TALLAHASSEE, Fla. (AP) — A federal judge in Florida on Thursday blocked a law pushed by Gov. Ron DeSantis that restricts certain race-based conversations and analysis in colleges.

Tallahassee U.S. District Judge Mark Walker issued a temporary injunction against the so-called “Stop Woke” act in a ruling that called the legislation “positively dystopian.”

The law prohibits teaching or business practices that contend members of one ethnic group are inherently racist and should feel guilt for past actions committed by others. It also bars the notion that a person’s status as privileged or oppressed is necessarily determined by their race or gender, or that discrimination is acceptable to achieve diversity.

"Our professors are critical to a healthy democracy, and the State of Florida’s decision to choose which viewpoints are worthy of illumination and which must remain in the shadows has implications for us all," Walker wrote. "If our ‘priests of democracy’ are not allowed to shed light on challenging ideas, then democracy will die in darkness.

The ruling is at least a temporary setback to the powerful Republican governor's agenda to combat what he describes as the “woke ideology” of liberals and critical race theory, a way of thinking about America’s history through the lens of racism. DeSantis won a landslide reelection to a second term this month after a campaign that focused heavily on cultural issues.

The governor has often said rulings that halt his legislative priorities are likely to be reversed by appeals courts in Florida that are generally more conservative. A spokesman for DeSantis said they would appeal the ruling.

“The Stop W.O.K.E. Act protects the open exchange of ideas by prohibiting teachers or employers who hold agency over others from forcing discriminatory concepts on students as part of classroom instruction or on employees as a condition of maintaining employment,” said Bryan Griffin, DeSantis' press secretary.

In his lengthy ruling, Walker quoted from George Orwell's dystopian novel “1984,” writing “'It was a bright cold day in April, and the clocks were striking thirteen,' and the powers in charge of Florida’s public university system have declared the State has unfettered authority to muzzle its professors in the name of ‘freedom.'"

Judge Walker in August issued a similar ruling on the law that blocked it from taking effect in businesses.

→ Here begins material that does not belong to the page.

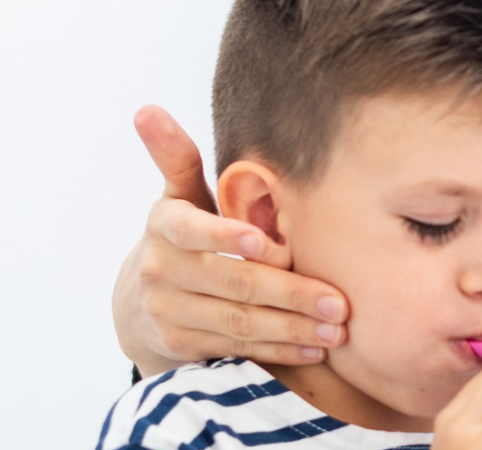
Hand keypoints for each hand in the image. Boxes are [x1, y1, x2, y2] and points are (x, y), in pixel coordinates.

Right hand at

The law is also subject to another legal challenge from a group of K-12 teachers and a student.

The governor began pushing for the law late last year and the Republican-controlled Legislature passed it during the 2022 legislative session.

“What you see now with the rise of this woke ideology is an attempt to really delegitimize our history and to delegitimize our institutions and I view the wokeness as a form of cultural Marxism,” DeSantis said when first floating the legislation. “They really want to tear at the fabric of our society.”

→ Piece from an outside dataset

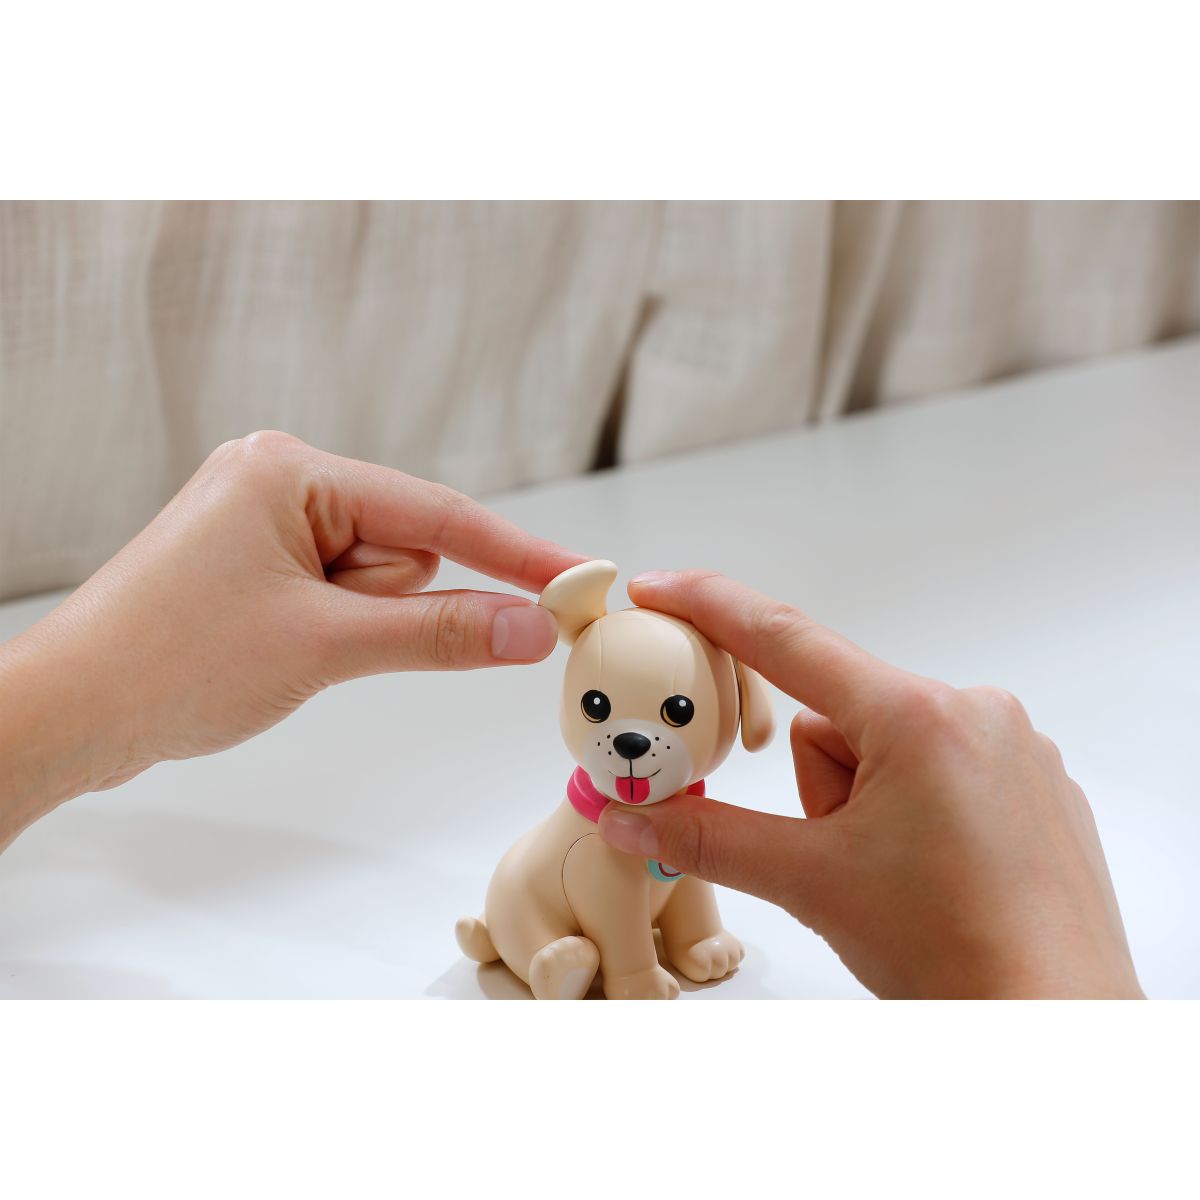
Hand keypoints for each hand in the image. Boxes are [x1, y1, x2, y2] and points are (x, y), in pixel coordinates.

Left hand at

Critical race theory was developed during the 1970s and 1980s in response to what scholars viewed as a lack of racial progress following the civil rights legislation of the 1960s. It centers on the idea that racism is systemic in the nation’s institutions and that they function to maintain the dominance of white people in society.

Conservatives have rejected critical race theory, arguing the philosophy racially divides American society and aims to rewrite history to make white people believe they are inherently racist.

Among the plaintiffs in the lawsuit were University of South Florida Associate Professor Adriana Novoa and senior philosophy and political science major Sam Rechek, 21. Rechek said he got involved through his work with the Foundation for Individual Rights and Expression, which filed the suit.

“I was super excited because this means that students, but importantly faculty, across the state of Florida can breathe a sigh of relief and feel that weight lifted off their shoulders, where they don’t have to sort of be walking on eggshells in the classroom. They can instruct freely,” Rechek said.

Novoa teaches Latin American History and said many of the topics banned by the act come up her in her class because of the nature of the subject. She echoed concerns in the lawsuit about the vagueness of the act and said it seeks to solve a problem that doesn’t exist.

“I’m from Argentina. I lived through a dictatorship. I know what indoctrination is, and there’s nothing - nothing - that resembles that here. This law introduced that element in which the state determines the boundaries of what could be mentioned in the classroom,” said Novoa.

Bryan Griffin, press secretary for the governor’s office, said in a statement, “This recent ruling included several victories for our legal team. We expect many more and ultimately to prevail in this litigation. We strongly disagree with Judge Walker’s preliminary injunction orders on the enforcement of the Stop W.O.K.E. Act and will continue to fight to prevent Florida’s students and employees from being subjected to discriminatory classroom instruction or mandated discriminatory workplace training. The Stop W.O.K.E. Act protects the open exchange of ideas by prohibiting teachers or employers who hold agency over others from forcing discriminatory concepts on students as part of classroom instruction or on employees as a condition of maintaining employment. An ‘open-minded and critical’ environment necessitates that one is free from discrimination. We intend to appeal.”